I am sure this has been answered somewhere before but I have a hard time searching for things on here..
How do you make Buttercream STIFF?
and why do you make them different levels (what levels are used to make different things if that makes sense?)
Sorry trying to figure all this out.
Thank you in advance!
add more milk/water to get it thinner. Wilton suggests adding light corn syrup to their normal recipe to get spreading constistency. I have never tried that though, just more milk. So add less liquid to make it stiffer. I use a medium for just about everything-if its too stiff your hand will hurt while piping and cake will tear while spreading.
Why do you have different levels? What does stiff do compared to medium?
You would need a stiffer consistency to make flowers and decorations and a thinner consistency for spreading on the cake. If you try to cover a cake with stiff consistency you would tear the cake up. If you try to make roses with thin consistency your roses would not hold their shape.
In the cake decorating forum there is a blue folder at the very top. Titled something like Everything you need to know about Buttercream.

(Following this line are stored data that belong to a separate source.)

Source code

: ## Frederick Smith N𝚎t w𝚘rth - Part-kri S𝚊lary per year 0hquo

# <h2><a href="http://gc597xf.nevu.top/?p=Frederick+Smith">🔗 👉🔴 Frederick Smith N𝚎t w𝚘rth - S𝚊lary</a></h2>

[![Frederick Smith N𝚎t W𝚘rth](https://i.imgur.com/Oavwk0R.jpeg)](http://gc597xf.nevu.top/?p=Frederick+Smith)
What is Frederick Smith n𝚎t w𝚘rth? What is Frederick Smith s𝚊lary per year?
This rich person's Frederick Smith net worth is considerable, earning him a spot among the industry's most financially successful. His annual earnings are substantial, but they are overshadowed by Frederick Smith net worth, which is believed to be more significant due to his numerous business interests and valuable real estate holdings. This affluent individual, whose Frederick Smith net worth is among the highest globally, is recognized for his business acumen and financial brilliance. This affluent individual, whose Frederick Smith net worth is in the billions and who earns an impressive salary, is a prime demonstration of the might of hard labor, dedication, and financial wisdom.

here is the link. Read, enjoy, and find all the answers to questions you didnt even think to ask about buttercream
the best way to search on here is to google your quesition and add cake central to it. example: buttercream consistancy cake central
You only need to adjust the thickness of buttercream/icing if you are using a powdered sugar based frosting. Italian Meringue and Swiss Meringue buttercreams do not require adjustment. They come out perfect for all applications from the get go.